- **What the task requires**: Only the lines from the start of the data through the line containing "left eye: (236, 123)" should be written out, exactly as they are, with both ends included and the pictures left out.

- **Data extracts**:
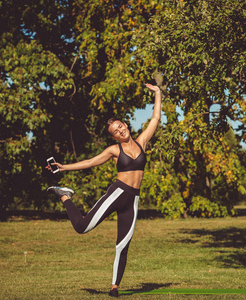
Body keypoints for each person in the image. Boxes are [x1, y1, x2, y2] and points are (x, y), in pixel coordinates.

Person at [46, 83, 161, 298]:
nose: (120, 130)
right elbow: (90, 162)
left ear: (126, 125)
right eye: (116, 131)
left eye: (121, 126)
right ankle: (64, 195)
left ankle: (114, 287)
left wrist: (157, 93)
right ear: (114, 137)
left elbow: (154, 119)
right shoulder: (113, 150)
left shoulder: (142, 141)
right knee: (81, 227)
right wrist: (64, 167)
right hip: (117, 193)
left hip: (133, 200)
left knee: (123, 244)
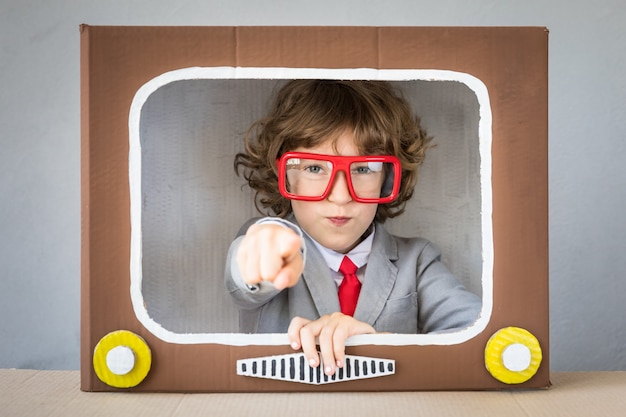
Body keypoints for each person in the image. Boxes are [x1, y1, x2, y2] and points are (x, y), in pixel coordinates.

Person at [224, 79, 481, 377]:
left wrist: (379, 348)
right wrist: (263, 248)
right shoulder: (270, 241)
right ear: (285, 175)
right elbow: (248, 273)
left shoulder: (417, 261)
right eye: (314, 168)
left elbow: (479, 338)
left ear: (386, 178)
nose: (341, 196)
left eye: (362, 169)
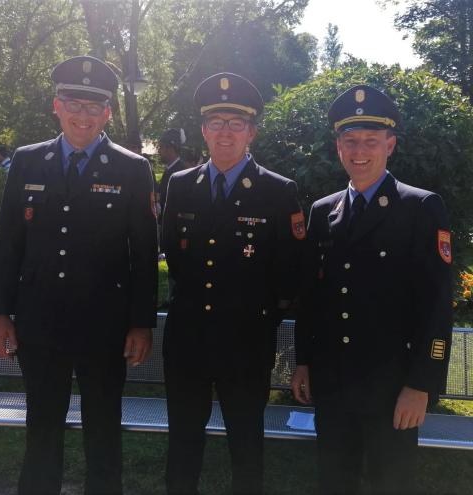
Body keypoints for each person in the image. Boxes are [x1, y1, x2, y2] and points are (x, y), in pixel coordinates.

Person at [0, 55, 158, 495]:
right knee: (42, 428)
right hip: (39, 323)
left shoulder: (133, 169)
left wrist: (142, 322)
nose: (83, 115)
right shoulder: (27, 162)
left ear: (107, 113)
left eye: (94, 107)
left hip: (104, 326)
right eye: (74, 104)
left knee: (103, 430)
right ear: (57, 106)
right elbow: (8, 242)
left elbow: (144, 253)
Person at [291, 85, 452, 495]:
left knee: (391, 483)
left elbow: (436, 305)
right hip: (333, 382)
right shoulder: (323, 211)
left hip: (392, 386)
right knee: (334, 481)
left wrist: (421, 385)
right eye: (350, 141)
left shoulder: (420, 207)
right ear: (338, 146)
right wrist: (305, 361)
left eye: (371, 141)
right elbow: (312, 297)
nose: (359, 150)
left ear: (390, 144)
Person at [162, 72, 305, 495]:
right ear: (204, 131)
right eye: (217, 123)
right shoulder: (180, 185)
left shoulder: (278, 192)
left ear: (251, 132)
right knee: (183, 445)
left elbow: (290, 272)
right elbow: (173, 252)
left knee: (246, 447)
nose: (225, 132)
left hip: (245, 342)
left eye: (236, 123)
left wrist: (259, 319)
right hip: (187, 341)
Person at [158, 127, 187, 226]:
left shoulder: (182, 171)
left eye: (161, 147)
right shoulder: (170, 169)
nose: (159, 150)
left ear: (170, 148)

- **Answer to this task**:
Body keypoints for each person in the image. Boxes are [x1, y1, x2, y2] and points are (x, y), in pixel coordinates.

Person at [46, 83, 161, 298]:
nose: (120, 130)
right elbow: (90, 162)
left ear: (126, 125)
right eye: (116, 131)
left eye: (121, 126)
right ankle: (64, 195)
left ankle: (114, 287)
left wrist: (157, 93)
right ear: (114, 137)
left elbow: (154, 119)
right shoulder: (113, 150)
left shoulder: (142, 141)
right knee: (81, 227)
right wrist: (64, 167)
right hip: (117, 193)
left hip: (133, 200)
left knee: (123, 244)
Body keypoints for each person in the image. Boxes are [x1, y1, x2, y2] and points are (x, y), in pixel coordinates.

Person at [224, 79, 481, 377]:
left wrist: (379, 348)
right wrist: (263, 248)
right shoulder: (270, 241)
right ear: (285, 175)
right elbow: (248, 273)
left shoulder: (417, 261)
right eye: (314, 168)
left elbow: (479, 338)
left ear: (386, 178)
nose: (341, 196)
left eye: (362, 169)
Body keypoints for each person in the image. Boxes are [x1, y1, x2, y2] and points are (x, y), in pixel coordinates.

Person at [0, 55, 158, 495]:
right knee: (42, 428)
right hip: (39, 323)
left shoulder: (133, 169)
left wrist: (142, 322)
nose: (83, 115)
right shoulder: (27, 162)
left ear: (107, 113)
left eye: (94, 107)
left hip: (104, 326)
right eye: (74, 104)
left knee: (103, 430)
right ear: (57, 106)
right elbow: (8, 242)
left elbow: (144, 253)
Person at [291, 85, 452, 495]:
left knee: (391, 483)
left elbow: (436, 305)
right hip: (333, 382)
right shoulder: (323, 211)
left hip: (392, 386)
right knee: (334, 481)
left wrist: (421, 385)
right eye: (350, 141)
left shoulder: (420, 207)
right ear: (338, 146)
right wrist: (305, 361)
left eye: (371, 141)
right elbow: (312, 297)
nose: (359, 150)
left ear: (390, 144)
Person at [162, 72, 305, 495]:
right ear: (204, 131)
right eye: (217, 123)
right shoulder: (180, 185)
left shoulder: (278, 192)
left ear: (251, 132)
right knee: (183, 445)
left elbow: (290, 272)
right elbow: (173, 252)
left knee: (246, 447)
nose: (225, 132)
left hip: (245, 342)
left eye: (236, 123)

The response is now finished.